Congress viewed it as national security threat

- The Washington Times - Monday, December 12, 2011

Computer giant Apple Inc. yielded to congressional pressure Monday and pulled a program from its online App Store that enabled users to create high-quality fake driver's licenses.

Sen. Robert Casey, Pennsylvania Democrat, said he was "pleased" that the company had taken "the responsible step of removing this dangerous app."

Mr. Casey last week wrote to Tim Cook, CEO of the California-based firm, calling the app — short for application or small software program — "a threat to public safety and national security."

Although it was marketed as "a fun game," the app also "allows criminals to create a new identity, steal someone else's identity or permits underage youth to purchase alcohol or tobacco illegally," Mr.
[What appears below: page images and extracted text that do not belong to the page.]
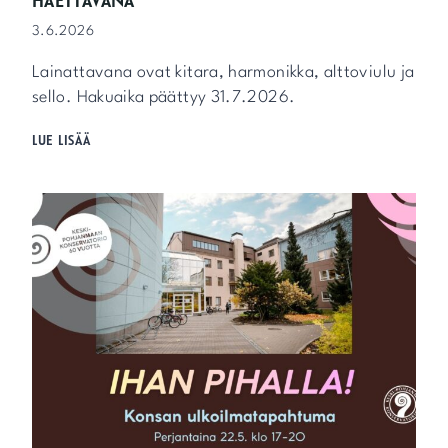
3.6.2026
Lainattavana ovat kitara, harmonikka, alttoviulu ja
sello. Hakuaika päättyy 31.7.2026.
M
LUE LISÄÄ
A
A
K
U
N
N
A
L
L
I
S
E
T
A
R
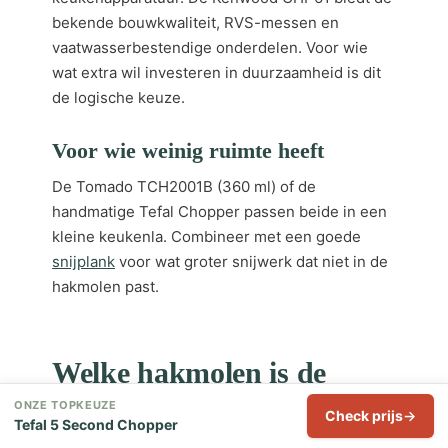
bekende bouwkwaliteit, RVS-messen en
vaatwasserbestendige onderdelen. Voor wie
wat extra wil investeren in duurzaamheid is dit
de logische keuze.
Voor wie weinig ruimte heeft
De Tomado TCH2001B (360 ml) of de
handmatige Tefal Chopper passen beide in een
kleine keukenla. Combineer met een goede
snijplank
voor wat groter snijwerk dat niet in de
hakmolen past.
Welke hakmolen is de
beste van 2026?
ONZE TOPKEUZE
Check prijs
Tefal 5 Second Chopper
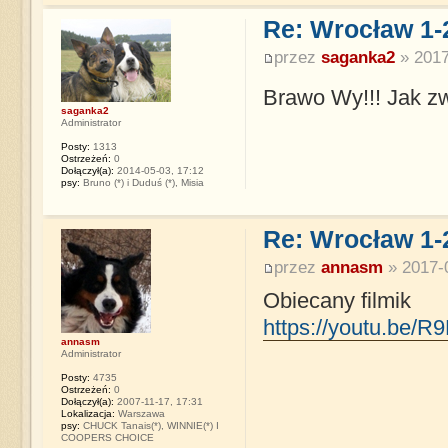
Re: Wrocław 1-
przez
saganka2
» 2017
Brawo Wy!!! Jak z
saganka2
Administrator
Posty:
1313
Ostrzeżeń:
0
Dołączył(a):
2014-05-03, 17:12
psy:
Bruno (*) i Duduś (*), Misia
Re: Wrocław 1-
przez
annasm
» 2017-0
Obiecany filmik
https://youtu.be/
annasm
Administrator
Posty:
4735
Ostrzeżeń:
0
Dołączył(a):
2007-11-17, 17:31
Lokalizacja:
Warszawa
psy:
CHUCK Tanais(*), WINNIE(*) I
COOPERS CHOICE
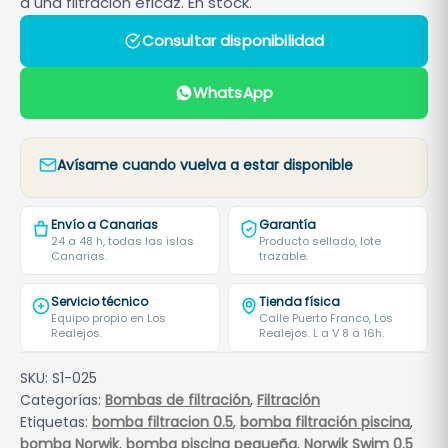
a una filtración eficaz. En stock.
Consultar disponibilidad
WhatsApp
Avísame cuando vuelva a estar disponible
Envío a Canarias
Garantía
24 a 48 h, todas las islas
Producto sellado, lote
Canarias.
trazable.
Servicio técnico
Tienda física
Equipo propio en Los
Calle Puerto Franco, Los
Realejos.
Realejos. L a V 8 a 16h.
SKU:
S1-025
Categorías:
Bombas de filtración
,
Filtración
Etiquetas:
bomba filtracion 0.5
,
bomba filtración piscina
,
bomba Norwik
,
bomba piscina pequeña
,
Norwik Swim 0.5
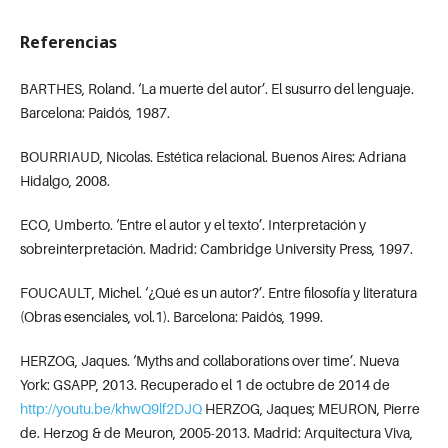
Referencias
BARTHES, Roland. ‘La muerte del autor’. El susurro del lenguaje.
Barcelona: Paidós, 1987.
BOURRIAUD, Nicolas. Estética relacional. Buenos Aires: Adriana
Hidalgo, 2008.
ECO, Umberto. ‘Entre el autor y el texto’. Interpretación y
sobreinterpretación. Madrid: Cambridge University Press, 1997.
FOUCAULT, Michel. ‘¿Qué es un autor?’. Entre filosofía y literatura
(Obras esenciales, vol.1). Barcelona: Paidós, 1999.
HERZOG, Jaques. ‘Myths and collaborations over time’. Nueva
York: GSAPP, 2013. Recuperado el 1 de octubre de 2014 de
http://youtu.be/khwQ9lf2DJQ
HERZOG, Jaques; MEURON, Pierre
de. Herzog & de Meuron, 2005-2013. Madrid: Arquitectura Viva,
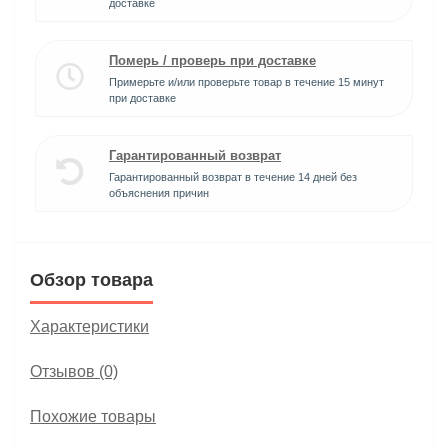
доставке
Померь / проверь при доставке
Примерьте и/или проверьте товар в течение 15 минут
при доставке
Гарантированный возврат
Гарантированный возврат в течение 14 дней без
объяснения причин
Обзор товара
Характеристики
Отзывов (0)
Похожие товары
Casey added.

Vital national security systems such as passenger checkpoints at airports also "depend on the trustworthiness of driver's licenses," Mr. Casey added.
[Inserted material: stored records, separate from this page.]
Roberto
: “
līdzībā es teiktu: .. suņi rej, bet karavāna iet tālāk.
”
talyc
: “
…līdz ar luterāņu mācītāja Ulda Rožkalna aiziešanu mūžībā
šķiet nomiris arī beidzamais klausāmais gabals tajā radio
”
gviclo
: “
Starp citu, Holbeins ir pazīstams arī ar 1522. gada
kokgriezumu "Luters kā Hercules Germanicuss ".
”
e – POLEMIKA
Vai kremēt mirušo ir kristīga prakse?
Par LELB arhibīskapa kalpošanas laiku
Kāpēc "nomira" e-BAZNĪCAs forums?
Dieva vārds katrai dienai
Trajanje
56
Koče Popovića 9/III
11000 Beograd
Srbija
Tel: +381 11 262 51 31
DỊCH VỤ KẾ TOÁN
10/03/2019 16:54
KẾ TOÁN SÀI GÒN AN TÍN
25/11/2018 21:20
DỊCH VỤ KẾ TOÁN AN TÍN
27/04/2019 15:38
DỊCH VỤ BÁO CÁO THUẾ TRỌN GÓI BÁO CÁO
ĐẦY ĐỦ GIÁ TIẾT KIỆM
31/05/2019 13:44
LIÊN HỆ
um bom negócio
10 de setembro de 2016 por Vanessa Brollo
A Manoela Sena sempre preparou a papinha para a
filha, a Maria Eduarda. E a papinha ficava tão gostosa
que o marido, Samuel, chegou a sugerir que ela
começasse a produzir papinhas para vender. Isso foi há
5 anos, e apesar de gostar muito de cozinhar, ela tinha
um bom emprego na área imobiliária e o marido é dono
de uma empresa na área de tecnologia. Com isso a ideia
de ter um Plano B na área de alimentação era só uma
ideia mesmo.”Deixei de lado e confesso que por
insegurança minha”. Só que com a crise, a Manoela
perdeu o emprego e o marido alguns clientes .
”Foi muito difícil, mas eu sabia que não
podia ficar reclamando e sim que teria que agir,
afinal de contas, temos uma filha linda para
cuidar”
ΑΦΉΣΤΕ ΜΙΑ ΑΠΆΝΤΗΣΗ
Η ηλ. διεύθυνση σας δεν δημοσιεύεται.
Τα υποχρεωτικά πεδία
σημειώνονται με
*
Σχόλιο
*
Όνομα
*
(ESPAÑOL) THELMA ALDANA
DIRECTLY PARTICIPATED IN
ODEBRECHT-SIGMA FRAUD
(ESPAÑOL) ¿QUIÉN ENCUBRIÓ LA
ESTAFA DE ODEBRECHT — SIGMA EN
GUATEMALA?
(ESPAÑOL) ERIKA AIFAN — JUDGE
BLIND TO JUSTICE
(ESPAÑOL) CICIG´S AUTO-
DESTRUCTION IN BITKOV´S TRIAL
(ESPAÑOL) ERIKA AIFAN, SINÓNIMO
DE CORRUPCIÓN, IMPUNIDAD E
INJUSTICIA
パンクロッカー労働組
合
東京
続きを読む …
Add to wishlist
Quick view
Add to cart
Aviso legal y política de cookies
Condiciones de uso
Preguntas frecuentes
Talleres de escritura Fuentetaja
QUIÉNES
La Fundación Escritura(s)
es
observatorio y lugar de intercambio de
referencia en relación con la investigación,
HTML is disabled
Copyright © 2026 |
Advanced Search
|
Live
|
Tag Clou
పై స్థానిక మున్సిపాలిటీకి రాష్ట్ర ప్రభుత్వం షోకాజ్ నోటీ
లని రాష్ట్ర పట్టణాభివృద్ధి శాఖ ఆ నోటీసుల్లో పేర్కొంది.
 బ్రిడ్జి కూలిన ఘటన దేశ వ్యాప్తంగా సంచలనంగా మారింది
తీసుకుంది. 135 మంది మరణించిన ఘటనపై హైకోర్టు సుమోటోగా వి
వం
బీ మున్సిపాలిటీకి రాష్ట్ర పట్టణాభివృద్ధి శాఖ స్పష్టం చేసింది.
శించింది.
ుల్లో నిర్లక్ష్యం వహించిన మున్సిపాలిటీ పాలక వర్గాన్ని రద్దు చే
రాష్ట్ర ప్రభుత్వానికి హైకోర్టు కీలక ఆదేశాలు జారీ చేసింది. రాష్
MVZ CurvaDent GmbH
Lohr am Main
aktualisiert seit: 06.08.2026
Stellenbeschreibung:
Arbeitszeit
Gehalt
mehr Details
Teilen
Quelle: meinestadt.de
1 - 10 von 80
The app enabled anyone who downloaded it to their iPhone or iPad to paste electronically a digital photo and any biographical details into a template for any state's driver's license.

With a color printer and a laminating machine, the app could be used to create high-quality fake identification documents, said Brian Zimmer, president of the Coalition for a Secure Driver's License, a group that advocates tougher security measures in state-issued IDs.
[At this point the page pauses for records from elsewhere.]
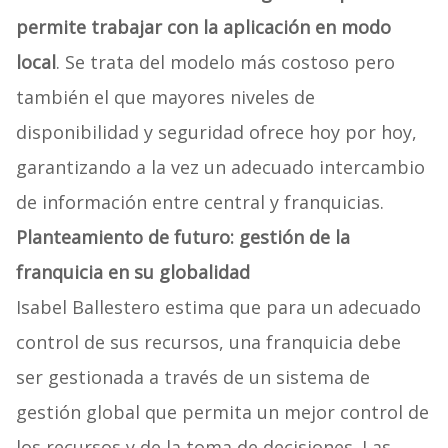
permite trabajar con la aplicación en modo
local
. Se trata del modelo más costoso pero
también el que mayores niveles de
disponibilidad y seguridad ofrece hoy por hoy,
garantizando a la vez un adecuado intercambio
de información entre central y franquicias.
Planteamiento de futuro: gestión de la
franquicia en su globalidad
Isabel Ballestero estima que para un adecuado
control de sus recursos, una franquicia debe
ser gestionada a través de un sistema de
gestión global que permita un mejor control de
los recursos y de la toma de decisiones. Las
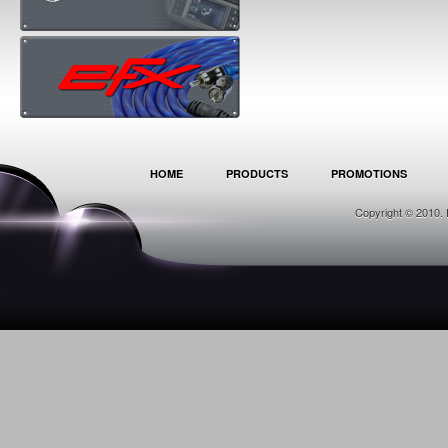
HOME
PRODUCTS
PROMOTIONS
Copyright © 2010. 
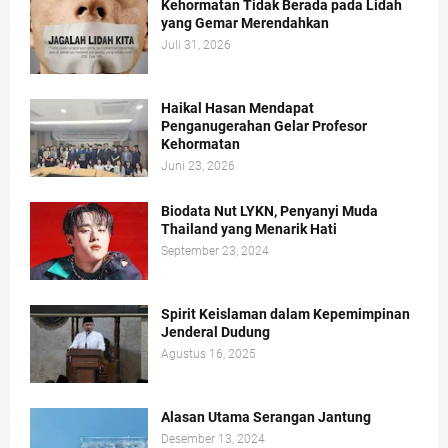
Kehormatan Tidak Berada pada Lidah
yang Gemar Merendahkan
Juli 31, 2026
Haikal Hasan Mendapat
Penganugerahan Gelar Profesor
Kehormatan
Juni 23, 2026
Biodata Nut LYKN, Penyanyi Muda
Thailand yang Menarik Hati
September 23, 2024
Spirit Keislaman dalam Kepemimpinan
Jenderal Dudung
Agustus 16, 2025
Alasan Utama Serangan Jantung
Desember 13, 2024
Even high tech anti-fraud features such as holograms used by many state also can be forged, the group said. At least four states do not use any technology that would detect an app-generated fake license, the group said.

The group asked Apple in April to pull the app.

"It is long overdue that Apple removed the license app from its App store," Mr. Zimmer said Monday. "It seems that it took fear of congressional oversight to motivate them."

He added that the app has been downloaded "tens of thousands of times," and those who downloaded the app can continue to use it.

The app was developed by DriversEd.com in Oakland, Calif., and offered by the App Store in December 2009, according to the company's website.

The website says the app "lets users see how their actual driver's license might look."

"Make a face, take a picture with friends, and go crazy! You can change all the personal info, too, so the possibilities are endless," the site says.

Neither DriversEd.com nor Apple responded to email and telephone requests for comment Monday.